Seit mehr als 150 Jahren ist KWS erfolgreich in der Pflanzenzucht. In dieser Zeit hat das Unternehmen einen gigantischen Genpool aufgebaut. Sorgsam wird dieser in Einbeck gehegt und gepflegt, denn der ist das wichtigste Kapital des Unternehmens. Daher ist die Aktie auch nicht an kurzfristigen Gewinnveränderungen zu bewerten, sondern an der langfristigen Entwicklung. Die wird vom Management mit großer Weitsicht vorangetrieben – bei der Entwicklung neuer leistungsfähigerer Pflanzen ebenso wie bei der Erschließung zusätzlicher Märkte. Aktuell stehen Brasilien und China ganz oben auf der Agenda.

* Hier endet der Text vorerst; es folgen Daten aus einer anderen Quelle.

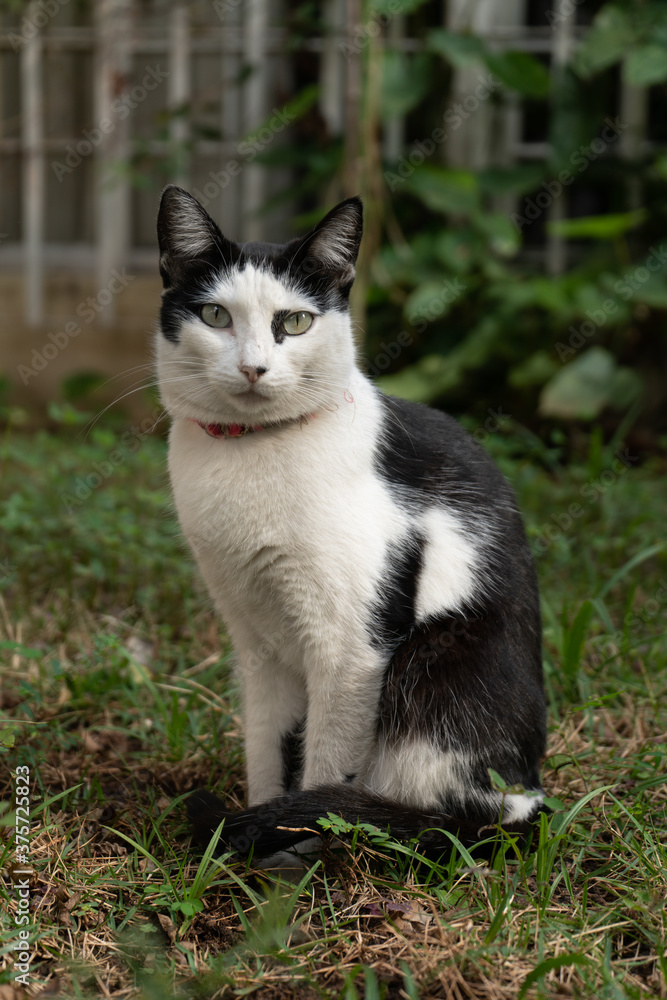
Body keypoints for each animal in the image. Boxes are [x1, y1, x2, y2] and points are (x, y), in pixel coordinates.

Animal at [157, 184, 548, 856]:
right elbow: (267, 747)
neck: (250, 450)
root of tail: (523, 801)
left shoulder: (351, 651)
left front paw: (297, 852)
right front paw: (252, 834)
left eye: (294, 322)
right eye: (215, 316)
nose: (254, 367)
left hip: (431, 666)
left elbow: (325, 766)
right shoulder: (255, 641)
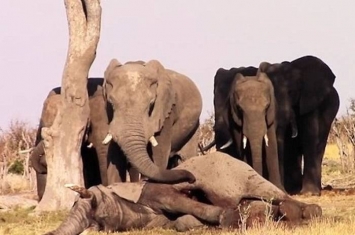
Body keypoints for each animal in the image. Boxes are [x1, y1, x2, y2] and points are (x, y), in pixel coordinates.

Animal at [44, 151, 322, 234]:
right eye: (97, 223)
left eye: (93, 202)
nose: (192, 182)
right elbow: (180, 222)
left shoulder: (154, 192)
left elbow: (176, 200)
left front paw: (228, 219)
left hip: (239, 171)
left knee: (274, 194)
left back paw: (304, 212)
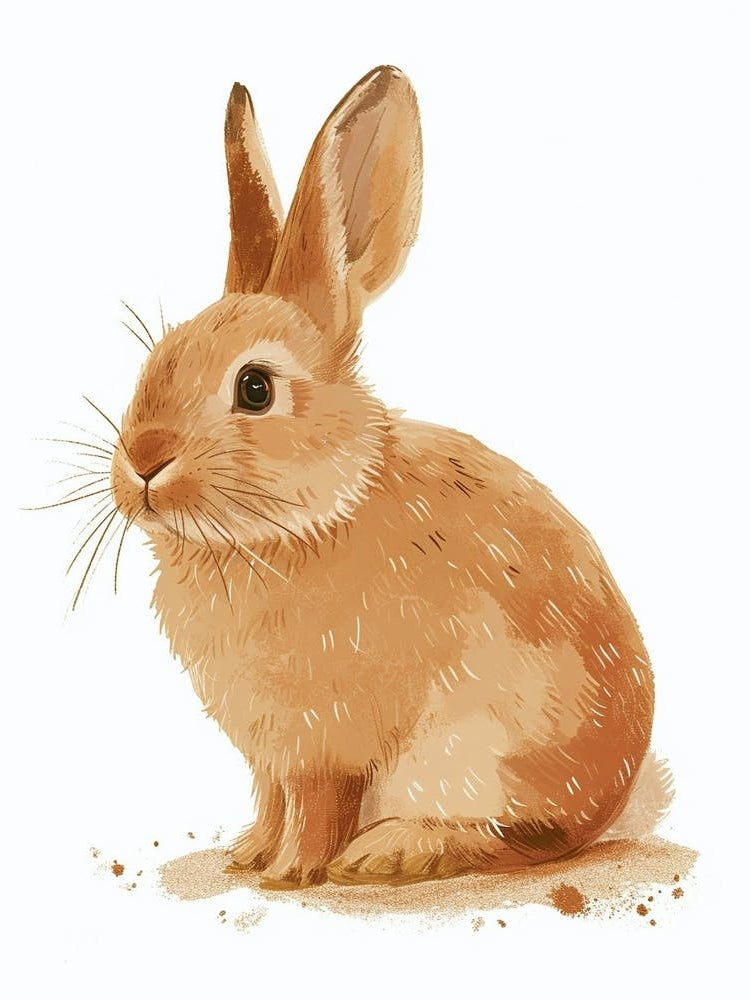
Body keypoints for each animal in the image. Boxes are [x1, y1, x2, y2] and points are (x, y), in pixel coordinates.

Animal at [110, 66, 664, 889]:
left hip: (477, 752)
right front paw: (247, 856)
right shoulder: (272, 755)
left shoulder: (324, 745)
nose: (143, 462)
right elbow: (271, 801)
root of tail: (615, 795)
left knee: (519, 840)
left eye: (255, 389)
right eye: (157, 358)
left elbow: (315, 808)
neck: (300, 522)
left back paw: (394, 849)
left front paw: (289, 875)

Die KWS-Aktie ist ideal für Menschen mit extrem langem Anlagehorizont, die ruhig schlafen wollen. Derzeit liegt die Dividendenrendite sogar über dem, was man auf dem Sparbuch erhält. Kurzfristig ist jedoch nicht mit größeren Kursgewinnen zu rechnen, da aktuell die Rohstoffpreise unter Druck stehen und KWS viel in die Entwicklung neuer Märkte investiert. Auf der anderen Seite bleibt der Aktienkurs auch in nervösen Börsenphasen recht stabil. Eine echte Kostolany-Aktie: kaufen, fünf Jahre liegen lassen und sich dann über hübsche Kursgewinne freuen.